El megáfono transmite con claridad el mensaje. Tras unos cuantos segundos, el estruendo de la puerta cayendo se camufla con los gritos de los ministros. Trump firma con gracia su carta, con receptor generalizado, “para las futuras generaciones”, reza el frente del sobre en el que la guarda. La estampa oficial sobre el mismo, sellado hasta que alguien lo abra. Con la punta del abrecartas levanta un poco la alfombra e introduce el sobre bajo la misma, empujándolo como puede. Se levanta, pisa para que no se note que está despegada y deja el utensilio sobre el escritorio. Acaricia el Resolute con la nostalgia que lleva instalada en su cabeza desde hace horas. Y se sienta en su sillón, esperando su fin. Al entrar los militares, su semblante serio y triste se convierte en miedo. Ruega por su vida, presenta rendición cuando nadie más que el general Smith y su escuadrón pueden oírlo. Por un segundo, tirado en el suelo de rodillas y con las manos en la nuca, cree que el general está considerando dejarlo vivo. Smith sonríe y mira a un hombre un poco más bajo que él.
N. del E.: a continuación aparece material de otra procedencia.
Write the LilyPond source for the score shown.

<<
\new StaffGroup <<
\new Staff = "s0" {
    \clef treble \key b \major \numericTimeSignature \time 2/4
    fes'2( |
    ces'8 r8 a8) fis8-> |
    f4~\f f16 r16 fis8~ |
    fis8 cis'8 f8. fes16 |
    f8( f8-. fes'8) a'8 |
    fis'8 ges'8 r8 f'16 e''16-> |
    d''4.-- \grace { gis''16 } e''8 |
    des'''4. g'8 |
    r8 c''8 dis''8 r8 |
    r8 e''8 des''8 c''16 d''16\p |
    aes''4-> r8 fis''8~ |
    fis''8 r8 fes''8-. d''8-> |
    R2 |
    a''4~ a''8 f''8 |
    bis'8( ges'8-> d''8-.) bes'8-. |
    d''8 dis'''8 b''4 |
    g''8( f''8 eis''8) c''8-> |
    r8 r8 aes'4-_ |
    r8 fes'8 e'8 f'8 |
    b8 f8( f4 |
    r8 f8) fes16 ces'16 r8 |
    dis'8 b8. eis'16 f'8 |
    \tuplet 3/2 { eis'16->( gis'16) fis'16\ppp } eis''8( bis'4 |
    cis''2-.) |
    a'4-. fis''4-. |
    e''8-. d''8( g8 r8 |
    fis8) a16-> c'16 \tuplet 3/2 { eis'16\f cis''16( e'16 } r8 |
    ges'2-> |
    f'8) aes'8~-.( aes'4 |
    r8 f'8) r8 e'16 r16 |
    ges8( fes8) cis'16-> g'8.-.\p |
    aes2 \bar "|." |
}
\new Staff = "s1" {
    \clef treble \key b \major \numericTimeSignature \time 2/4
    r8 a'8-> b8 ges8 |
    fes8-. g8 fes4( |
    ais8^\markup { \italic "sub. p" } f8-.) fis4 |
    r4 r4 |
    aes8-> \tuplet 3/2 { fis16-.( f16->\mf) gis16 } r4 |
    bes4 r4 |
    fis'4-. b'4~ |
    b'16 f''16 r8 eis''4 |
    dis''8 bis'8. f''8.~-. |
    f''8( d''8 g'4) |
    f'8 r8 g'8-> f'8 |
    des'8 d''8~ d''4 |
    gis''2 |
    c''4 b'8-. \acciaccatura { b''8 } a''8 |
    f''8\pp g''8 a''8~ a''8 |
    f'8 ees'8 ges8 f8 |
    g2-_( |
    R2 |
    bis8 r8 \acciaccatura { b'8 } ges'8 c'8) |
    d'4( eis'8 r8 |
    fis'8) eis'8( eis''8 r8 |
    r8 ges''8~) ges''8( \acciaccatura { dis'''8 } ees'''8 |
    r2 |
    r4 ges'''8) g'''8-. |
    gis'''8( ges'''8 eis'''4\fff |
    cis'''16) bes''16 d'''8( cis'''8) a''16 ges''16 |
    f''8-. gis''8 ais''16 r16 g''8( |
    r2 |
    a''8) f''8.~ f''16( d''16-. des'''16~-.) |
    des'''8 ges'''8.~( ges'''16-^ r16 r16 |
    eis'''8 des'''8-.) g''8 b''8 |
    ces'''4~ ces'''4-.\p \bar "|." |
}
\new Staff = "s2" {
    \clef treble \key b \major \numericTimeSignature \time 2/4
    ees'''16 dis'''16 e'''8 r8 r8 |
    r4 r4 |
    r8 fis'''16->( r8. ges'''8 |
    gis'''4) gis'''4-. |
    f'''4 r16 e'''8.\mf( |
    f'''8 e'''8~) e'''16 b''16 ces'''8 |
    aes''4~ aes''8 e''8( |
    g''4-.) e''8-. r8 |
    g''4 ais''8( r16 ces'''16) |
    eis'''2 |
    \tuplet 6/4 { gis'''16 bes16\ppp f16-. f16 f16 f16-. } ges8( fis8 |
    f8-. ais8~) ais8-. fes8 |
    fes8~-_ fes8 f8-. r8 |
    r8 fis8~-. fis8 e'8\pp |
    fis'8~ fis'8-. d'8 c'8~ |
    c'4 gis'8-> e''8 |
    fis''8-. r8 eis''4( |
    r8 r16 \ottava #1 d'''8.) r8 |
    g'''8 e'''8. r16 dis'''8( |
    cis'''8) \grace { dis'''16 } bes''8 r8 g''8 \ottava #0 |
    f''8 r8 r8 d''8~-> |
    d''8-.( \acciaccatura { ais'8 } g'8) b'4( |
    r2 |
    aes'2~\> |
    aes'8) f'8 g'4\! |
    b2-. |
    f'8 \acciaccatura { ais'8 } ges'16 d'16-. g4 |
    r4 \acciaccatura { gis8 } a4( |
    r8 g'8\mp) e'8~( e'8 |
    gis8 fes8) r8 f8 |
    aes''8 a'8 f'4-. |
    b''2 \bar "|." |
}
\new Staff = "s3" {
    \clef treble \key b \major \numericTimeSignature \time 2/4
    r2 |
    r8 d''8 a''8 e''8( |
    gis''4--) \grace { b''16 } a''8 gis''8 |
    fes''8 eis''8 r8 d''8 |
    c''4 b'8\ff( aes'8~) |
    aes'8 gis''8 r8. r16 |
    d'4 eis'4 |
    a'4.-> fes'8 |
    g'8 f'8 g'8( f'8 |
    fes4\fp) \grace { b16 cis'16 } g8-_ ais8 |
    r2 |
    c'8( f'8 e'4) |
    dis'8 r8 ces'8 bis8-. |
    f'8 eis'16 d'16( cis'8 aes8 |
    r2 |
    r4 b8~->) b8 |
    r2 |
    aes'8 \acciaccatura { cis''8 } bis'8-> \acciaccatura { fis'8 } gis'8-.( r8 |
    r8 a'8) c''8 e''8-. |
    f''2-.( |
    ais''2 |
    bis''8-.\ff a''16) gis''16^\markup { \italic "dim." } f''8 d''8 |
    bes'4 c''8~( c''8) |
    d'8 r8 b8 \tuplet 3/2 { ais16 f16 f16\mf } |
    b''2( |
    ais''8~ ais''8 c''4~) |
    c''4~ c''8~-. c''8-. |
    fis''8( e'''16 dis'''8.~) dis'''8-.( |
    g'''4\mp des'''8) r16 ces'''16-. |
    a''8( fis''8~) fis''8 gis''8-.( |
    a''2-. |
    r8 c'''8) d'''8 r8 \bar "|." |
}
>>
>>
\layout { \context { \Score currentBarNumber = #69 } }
—Hernández, ¿quiere hacer los honores?
El hombre, de aspecto hispano y con marcado acento contesta:
—Si me lo permite, señor.
—Adelante. Pero no manche la alfombra.
Hernández se acerca y ante la cara aterrorizada de Trump, aprieta la mandíbula. La venganza no lo llevará a nada, pero necesita hacerlo pagar. Pone sus manos a los costados de la cabeza del rubio, se agacha para besar su frente y un crack es todo lo que se escucha. Porque, fuera, ya no hay gritos. Las voces de los sargentos ordenan a la población las medidas que deben tomar, de que se tratará todo. Y así, después de Rusia hace dos días, de China y Corea el anterior, cae, hoy, Estados Unidos. En las garras de sus propios defensores. Y los días venideros sólo se resumen en el mundo sometiéndose ante el poder de sus ejércitos y de la Iglesia. Y caos, mucho caos.